En cette période de campagne électorale, comme à l’occasion annuelle du défilé de la fête nationale du 20 mai, le signe le plus visible de l’adhésion d’un citoyen à un parti est le pagne de cette association politique. C’est aussi l’un des outils de marketing les plus usités. L’adage populaire suivant revêt ici son sens premier : « on reconnait le moine par l’habit », bien que le même proverbe souligne également que « l’habit ne fait pas le moine ». Imprimé généralement aux couleurs et aux insignes du parti, avec ou sans l’effigie du leader, ce pagne est arboré par les militantes et les militants sous toutes les modes vestimentaires occidentales et africaines : chaussures, pantalons, vestes et vestons, chemises, cravates, tailleurs dames, robes et jupes, « kaba-ngondo »…C’est fait au gré des goûts et des orientations de chaque regroupement. Le pagne du parti est souvent mis en valeur avec d’autres parures, toujours aux couleurs partisanes : foulards, écharpes, boucles d’oreilles, chapeaux et casquettes, macarons, sans négliger d’autres gadgets comme les sacs à main, les crayons, les vignettes. Il sert autant au pavoisement des salles de réunions que des voitures en tête des cortèges des rallyes du parti. Tout cela favorise d’ailleurs le maintien ou la création d’emplois locaux plus ou moins saisonniers et le développement de multiples affaires parfois juteuses, faisant ainsi la joie de nombreux tailleurs, sérigraphes, teinturiers, cordonniers, etc…

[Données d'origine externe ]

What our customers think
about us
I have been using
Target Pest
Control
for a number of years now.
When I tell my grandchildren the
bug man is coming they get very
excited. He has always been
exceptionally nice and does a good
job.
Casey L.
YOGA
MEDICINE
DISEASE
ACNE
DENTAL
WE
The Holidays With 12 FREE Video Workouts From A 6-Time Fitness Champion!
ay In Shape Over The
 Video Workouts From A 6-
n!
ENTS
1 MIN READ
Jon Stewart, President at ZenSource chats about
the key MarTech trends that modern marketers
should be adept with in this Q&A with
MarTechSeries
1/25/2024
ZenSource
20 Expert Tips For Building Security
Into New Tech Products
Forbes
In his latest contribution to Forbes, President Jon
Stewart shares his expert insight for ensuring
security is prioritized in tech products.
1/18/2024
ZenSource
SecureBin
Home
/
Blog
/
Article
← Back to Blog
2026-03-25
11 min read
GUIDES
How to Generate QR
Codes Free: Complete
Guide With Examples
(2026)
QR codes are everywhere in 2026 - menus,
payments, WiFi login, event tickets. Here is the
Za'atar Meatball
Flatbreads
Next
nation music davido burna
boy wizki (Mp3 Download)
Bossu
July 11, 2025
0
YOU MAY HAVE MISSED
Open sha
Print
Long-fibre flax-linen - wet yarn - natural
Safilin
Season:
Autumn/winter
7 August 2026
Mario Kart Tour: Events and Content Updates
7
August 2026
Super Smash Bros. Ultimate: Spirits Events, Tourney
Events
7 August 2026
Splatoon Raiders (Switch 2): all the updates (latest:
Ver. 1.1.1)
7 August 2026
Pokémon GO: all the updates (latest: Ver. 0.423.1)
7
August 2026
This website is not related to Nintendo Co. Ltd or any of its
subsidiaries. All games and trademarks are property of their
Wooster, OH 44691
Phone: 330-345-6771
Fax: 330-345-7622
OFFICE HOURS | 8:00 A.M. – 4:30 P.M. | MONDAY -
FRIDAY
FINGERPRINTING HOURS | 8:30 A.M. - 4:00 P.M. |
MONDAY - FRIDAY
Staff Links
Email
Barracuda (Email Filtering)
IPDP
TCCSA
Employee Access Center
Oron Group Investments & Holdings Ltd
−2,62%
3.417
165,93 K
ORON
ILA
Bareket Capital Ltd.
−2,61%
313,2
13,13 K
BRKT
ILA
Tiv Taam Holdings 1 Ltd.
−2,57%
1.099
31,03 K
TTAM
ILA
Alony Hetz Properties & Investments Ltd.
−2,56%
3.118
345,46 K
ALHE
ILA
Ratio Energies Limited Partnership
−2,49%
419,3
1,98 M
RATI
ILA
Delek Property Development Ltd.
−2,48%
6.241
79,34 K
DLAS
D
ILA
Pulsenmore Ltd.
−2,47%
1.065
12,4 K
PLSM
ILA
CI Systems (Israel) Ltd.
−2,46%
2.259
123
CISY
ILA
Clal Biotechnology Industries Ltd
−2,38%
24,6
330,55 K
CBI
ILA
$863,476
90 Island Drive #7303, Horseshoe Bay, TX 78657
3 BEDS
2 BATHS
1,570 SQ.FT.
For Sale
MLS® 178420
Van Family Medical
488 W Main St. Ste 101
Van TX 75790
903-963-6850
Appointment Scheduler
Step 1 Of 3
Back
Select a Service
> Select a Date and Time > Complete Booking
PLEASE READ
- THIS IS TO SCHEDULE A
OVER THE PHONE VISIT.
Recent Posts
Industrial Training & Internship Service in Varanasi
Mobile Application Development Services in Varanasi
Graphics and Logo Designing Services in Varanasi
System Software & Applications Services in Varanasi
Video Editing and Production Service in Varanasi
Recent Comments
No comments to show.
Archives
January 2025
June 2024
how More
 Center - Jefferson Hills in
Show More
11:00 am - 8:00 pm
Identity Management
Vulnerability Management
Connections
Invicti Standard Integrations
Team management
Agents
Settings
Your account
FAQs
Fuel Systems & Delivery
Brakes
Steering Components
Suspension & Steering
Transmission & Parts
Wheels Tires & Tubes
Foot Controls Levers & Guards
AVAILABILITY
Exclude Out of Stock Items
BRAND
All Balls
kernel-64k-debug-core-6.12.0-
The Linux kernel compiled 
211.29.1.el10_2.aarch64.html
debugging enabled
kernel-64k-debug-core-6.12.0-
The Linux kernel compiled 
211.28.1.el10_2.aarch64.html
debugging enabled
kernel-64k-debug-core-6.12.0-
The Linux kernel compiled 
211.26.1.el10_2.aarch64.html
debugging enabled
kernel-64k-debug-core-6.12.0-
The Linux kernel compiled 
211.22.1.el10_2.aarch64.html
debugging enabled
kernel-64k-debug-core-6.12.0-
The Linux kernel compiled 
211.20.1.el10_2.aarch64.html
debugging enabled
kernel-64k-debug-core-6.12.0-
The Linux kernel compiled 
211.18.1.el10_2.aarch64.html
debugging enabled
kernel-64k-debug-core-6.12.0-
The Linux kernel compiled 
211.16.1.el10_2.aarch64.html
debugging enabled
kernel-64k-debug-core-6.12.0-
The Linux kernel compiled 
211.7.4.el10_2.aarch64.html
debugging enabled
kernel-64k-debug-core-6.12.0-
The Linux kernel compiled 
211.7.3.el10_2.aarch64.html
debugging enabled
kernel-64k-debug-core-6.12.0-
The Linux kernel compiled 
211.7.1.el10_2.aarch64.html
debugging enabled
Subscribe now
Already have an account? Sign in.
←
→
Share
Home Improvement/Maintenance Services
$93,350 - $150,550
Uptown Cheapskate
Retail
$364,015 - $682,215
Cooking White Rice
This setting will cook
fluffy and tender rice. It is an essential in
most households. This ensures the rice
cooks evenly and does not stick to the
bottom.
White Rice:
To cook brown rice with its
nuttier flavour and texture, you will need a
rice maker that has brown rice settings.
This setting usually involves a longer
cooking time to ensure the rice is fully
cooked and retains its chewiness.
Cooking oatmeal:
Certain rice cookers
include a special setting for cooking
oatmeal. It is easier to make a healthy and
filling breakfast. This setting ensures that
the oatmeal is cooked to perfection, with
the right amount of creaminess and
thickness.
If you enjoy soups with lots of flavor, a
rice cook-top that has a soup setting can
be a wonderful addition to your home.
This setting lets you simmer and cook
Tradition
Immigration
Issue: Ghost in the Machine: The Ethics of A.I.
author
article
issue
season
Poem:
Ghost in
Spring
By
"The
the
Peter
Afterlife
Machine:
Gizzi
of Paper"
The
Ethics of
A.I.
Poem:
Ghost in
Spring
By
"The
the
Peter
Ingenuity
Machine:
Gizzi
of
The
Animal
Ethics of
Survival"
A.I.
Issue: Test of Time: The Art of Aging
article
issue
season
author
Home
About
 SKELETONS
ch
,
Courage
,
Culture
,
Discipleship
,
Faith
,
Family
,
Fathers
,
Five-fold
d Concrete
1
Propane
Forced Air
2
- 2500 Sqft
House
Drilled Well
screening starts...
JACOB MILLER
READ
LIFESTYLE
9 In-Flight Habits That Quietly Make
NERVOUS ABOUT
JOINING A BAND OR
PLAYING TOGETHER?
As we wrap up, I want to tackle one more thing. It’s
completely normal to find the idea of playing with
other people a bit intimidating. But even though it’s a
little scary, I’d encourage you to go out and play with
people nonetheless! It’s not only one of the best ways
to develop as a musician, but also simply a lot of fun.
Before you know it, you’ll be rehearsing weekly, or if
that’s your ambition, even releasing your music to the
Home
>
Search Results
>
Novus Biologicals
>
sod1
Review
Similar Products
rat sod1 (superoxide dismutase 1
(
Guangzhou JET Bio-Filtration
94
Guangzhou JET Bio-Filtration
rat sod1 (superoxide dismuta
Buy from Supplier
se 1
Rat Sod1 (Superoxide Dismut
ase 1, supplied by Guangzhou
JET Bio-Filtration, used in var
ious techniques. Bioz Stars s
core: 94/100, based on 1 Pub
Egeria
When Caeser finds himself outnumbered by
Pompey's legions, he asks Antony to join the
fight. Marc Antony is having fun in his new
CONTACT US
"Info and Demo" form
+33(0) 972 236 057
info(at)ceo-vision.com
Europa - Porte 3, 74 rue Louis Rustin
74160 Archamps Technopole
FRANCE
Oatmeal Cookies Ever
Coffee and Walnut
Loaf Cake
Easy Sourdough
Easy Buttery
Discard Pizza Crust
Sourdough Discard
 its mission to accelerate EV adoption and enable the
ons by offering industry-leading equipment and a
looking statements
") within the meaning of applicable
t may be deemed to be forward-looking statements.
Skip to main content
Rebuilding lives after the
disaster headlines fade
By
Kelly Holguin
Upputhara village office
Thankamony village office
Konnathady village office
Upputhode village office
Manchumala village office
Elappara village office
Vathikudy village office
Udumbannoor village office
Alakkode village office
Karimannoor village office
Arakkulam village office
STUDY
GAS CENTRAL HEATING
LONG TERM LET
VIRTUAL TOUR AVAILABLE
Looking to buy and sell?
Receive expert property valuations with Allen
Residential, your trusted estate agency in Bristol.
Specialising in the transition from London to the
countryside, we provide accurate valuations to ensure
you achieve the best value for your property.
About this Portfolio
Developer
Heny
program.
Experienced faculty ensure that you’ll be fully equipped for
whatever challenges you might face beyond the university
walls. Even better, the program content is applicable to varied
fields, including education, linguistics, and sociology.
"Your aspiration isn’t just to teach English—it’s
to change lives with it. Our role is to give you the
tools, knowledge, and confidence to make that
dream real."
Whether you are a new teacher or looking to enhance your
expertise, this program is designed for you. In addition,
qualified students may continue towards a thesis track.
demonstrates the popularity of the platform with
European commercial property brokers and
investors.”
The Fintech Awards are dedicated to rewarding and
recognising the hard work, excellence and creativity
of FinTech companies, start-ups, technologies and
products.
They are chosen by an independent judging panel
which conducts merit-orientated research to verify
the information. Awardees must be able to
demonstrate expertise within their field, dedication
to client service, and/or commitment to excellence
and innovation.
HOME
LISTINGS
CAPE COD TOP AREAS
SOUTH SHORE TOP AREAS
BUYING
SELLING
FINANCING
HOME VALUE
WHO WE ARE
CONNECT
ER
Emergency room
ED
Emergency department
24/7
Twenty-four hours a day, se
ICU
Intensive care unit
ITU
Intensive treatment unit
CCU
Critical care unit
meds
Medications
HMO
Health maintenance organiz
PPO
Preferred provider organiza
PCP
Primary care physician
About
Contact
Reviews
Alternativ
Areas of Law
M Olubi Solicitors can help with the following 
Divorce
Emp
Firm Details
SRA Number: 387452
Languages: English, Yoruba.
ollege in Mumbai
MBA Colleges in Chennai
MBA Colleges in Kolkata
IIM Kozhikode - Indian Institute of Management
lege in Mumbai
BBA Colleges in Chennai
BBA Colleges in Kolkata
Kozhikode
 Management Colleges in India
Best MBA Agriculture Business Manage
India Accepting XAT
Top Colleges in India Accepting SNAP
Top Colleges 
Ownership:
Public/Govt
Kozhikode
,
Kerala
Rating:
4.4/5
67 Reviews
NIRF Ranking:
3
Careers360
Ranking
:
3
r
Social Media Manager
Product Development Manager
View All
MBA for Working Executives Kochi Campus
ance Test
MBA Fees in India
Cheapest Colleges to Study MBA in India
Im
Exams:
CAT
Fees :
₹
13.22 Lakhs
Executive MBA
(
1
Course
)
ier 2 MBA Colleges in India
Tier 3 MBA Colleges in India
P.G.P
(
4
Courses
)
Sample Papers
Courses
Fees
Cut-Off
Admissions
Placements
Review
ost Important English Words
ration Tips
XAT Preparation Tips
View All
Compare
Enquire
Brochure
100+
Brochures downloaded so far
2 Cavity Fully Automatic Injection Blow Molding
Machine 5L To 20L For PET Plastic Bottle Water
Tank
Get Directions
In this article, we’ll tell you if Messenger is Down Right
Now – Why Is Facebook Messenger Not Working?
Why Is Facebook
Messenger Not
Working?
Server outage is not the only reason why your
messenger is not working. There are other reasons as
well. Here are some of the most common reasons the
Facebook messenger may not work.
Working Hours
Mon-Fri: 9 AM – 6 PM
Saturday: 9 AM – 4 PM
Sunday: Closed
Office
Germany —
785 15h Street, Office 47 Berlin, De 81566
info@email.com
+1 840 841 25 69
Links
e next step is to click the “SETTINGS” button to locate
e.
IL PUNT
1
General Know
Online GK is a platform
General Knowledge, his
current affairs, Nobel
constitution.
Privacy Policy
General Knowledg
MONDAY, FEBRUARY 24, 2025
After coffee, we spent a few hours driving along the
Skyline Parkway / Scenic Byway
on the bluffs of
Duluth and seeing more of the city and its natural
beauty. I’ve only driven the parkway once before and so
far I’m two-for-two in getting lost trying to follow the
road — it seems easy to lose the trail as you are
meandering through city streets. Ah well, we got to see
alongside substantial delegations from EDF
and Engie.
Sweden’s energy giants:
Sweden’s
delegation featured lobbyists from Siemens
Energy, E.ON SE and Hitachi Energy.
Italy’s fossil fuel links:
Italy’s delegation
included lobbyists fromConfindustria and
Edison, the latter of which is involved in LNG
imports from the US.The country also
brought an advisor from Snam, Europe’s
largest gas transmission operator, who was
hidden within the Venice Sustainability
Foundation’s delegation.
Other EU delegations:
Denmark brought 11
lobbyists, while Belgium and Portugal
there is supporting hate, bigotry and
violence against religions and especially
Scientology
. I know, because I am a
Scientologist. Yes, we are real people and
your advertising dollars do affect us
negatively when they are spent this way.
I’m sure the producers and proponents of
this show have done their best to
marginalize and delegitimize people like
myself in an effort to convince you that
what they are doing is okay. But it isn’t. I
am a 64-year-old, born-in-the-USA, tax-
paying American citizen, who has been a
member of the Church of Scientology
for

Mais n’allez surtout pas croire que tous les partis politiques engagés dans la compétition pour les élections législatives et municipales du 30 septembre prochain font imprimer des pagnes et fabriquer des gadgets. La bonne volonté, évidemment, ne suffit pas pour le faire. Vendu ou distribué aux militantes et aux militants de la première heure tout comme aux recrues de fraiche date, au gré des décisions de l’état-major et des cadres, le pagne du parti est avant tout une affaire de moyens. Sa fabrication, son transport vers les lieux d’implantation du parti, sa vente ou sa distribution à titre onéreux ou généreux mettent en branle des moyens financiers, matériels et humains et sans doute une probité qui ne sont pas aussitôt à la portée de tous.
Pour s’en convaincre, il suffit d’observer attentivement les tenues vestimentaires partisanes des participants aux différentes réunions de la quarantaine de partis politiques actuellement en campagne électorale. Ces tenues les distinguent en une sorte de classification sommaire. Les partis politiques les mieux nantis, qui se retrouvent d’ailleurs parmi ceux qui sont ou ont été représentés à l’Assemblée nationale ou bien administrent des communes, ont chacun son pagne. Les autres se contentent, par ordre décroissant, des foulards, des écharpes et d’autres insignes visibles comme des pins ou encore de tee-shirts plus ou moins délavés. L’essentiel est que les militants, quand il y en a, s’y retrouvent et reconnaissent les couleurs de leur parti. C’est à l’image de la société camerounaise où toutes les cérémonies voulues mémorables, dédiées aux vivants ou aux morts, ont pour signe extérieur de ralliement, de reconnaissance, d’attachement voire de fortune, le pagne de circonstance.